══ The records

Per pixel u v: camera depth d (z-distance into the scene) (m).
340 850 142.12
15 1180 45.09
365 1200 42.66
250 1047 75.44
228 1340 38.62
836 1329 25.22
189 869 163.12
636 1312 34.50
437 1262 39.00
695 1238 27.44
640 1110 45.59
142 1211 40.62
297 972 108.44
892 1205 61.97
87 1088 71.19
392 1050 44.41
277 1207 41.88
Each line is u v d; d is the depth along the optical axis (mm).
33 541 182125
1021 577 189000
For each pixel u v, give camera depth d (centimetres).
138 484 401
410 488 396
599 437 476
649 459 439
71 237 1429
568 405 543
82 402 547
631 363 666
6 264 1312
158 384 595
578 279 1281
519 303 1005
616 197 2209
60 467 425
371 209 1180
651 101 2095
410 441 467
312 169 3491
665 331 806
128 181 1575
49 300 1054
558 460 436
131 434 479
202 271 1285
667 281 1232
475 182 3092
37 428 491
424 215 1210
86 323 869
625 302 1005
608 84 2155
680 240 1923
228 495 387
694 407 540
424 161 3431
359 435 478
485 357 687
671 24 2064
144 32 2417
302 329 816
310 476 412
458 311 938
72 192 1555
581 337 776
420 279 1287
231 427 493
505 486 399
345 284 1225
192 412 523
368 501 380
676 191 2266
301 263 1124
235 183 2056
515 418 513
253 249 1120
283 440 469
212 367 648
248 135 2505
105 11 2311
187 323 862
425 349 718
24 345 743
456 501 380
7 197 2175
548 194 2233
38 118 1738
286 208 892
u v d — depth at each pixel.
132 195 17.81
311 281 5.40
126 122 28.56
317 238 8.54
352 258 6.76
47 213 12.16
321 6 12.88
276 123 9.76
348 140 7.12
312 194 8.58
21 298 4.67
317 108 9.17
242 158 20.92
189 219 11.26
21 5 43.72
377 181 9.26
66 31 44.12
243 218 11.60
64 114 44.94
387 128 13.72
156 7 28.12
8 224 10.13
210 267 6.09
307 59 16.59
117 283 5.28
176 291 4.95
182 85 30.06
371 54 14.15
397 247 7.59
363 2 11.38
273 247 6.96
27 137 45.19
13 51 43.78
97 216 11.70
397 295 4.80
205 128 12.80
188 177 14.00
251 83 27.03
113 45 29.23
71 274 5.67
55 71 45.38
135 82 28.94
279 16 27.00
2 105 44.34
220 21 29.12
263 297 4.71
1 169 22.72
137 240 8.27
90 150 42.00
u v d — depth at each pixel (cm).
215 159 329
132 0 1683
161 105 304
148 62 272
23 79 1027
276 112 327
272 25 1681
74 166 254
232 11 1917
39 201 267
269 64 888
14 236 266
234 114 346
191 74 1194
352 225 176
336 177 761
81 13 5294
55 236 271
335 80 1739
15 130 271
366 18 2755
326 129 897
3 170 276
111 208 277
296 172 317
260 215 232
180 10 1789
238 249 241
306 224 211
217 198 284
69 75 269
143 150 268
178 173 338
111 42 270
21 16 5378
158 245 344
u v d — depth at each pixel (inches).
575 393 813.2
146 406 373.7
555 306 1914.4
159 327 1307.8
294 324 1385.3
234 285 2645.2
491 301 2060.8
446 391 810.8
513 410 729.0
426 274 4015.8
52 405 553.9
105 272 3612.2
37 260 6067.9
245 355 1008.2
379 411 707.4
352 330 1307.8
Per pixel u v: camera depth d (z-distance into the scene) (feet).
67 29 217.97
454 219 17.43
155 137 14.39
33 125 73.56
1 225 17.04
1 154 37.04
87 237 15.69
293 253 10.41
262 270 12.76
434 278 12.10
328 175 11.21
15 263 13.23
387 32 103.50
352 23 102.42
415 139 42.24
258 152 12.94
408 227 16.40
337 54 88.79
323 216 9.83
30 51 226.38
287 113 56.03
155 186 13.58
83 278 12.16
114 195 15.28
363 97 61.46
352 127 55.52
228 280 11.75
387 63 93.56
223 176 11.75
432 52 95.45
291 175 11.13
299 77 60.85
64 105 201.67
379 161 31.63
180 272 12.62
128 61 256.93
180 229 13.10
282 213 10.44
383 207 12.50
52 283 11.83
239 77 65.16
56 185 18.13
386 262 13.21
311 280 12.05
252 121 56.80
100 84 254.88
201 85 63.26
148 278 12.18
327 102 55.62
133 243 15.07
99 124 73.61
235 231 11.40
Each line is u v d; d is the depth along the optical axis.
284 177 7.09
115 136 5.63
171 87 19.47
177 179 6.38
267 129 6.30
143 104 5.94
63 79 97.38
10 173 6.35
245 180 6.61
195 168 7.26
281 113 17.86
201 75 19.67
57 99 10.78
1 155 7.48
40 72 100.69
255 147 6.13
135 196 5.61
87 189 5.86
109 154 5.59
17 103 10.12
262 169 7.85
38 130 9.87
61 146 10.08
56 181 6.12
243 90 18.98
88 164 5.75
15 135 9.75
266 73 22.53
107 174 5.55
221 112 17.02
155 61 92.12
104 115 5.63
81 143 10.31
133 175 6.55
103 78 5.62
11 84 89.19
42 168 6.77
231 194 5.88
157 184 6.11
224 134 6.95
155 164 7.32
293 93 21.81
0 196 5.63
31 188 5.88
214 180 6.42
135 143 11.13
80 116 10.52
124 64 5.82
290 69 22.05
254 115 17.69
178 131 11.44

════

Task description
Search the records line by line for the word "distance" and copy every line where it appears.

Task response
Per pixel u v: camera depth d (z-distance into the scene) (m).
Per pixel u v: camera depth d (z-distance into the scene) (feet).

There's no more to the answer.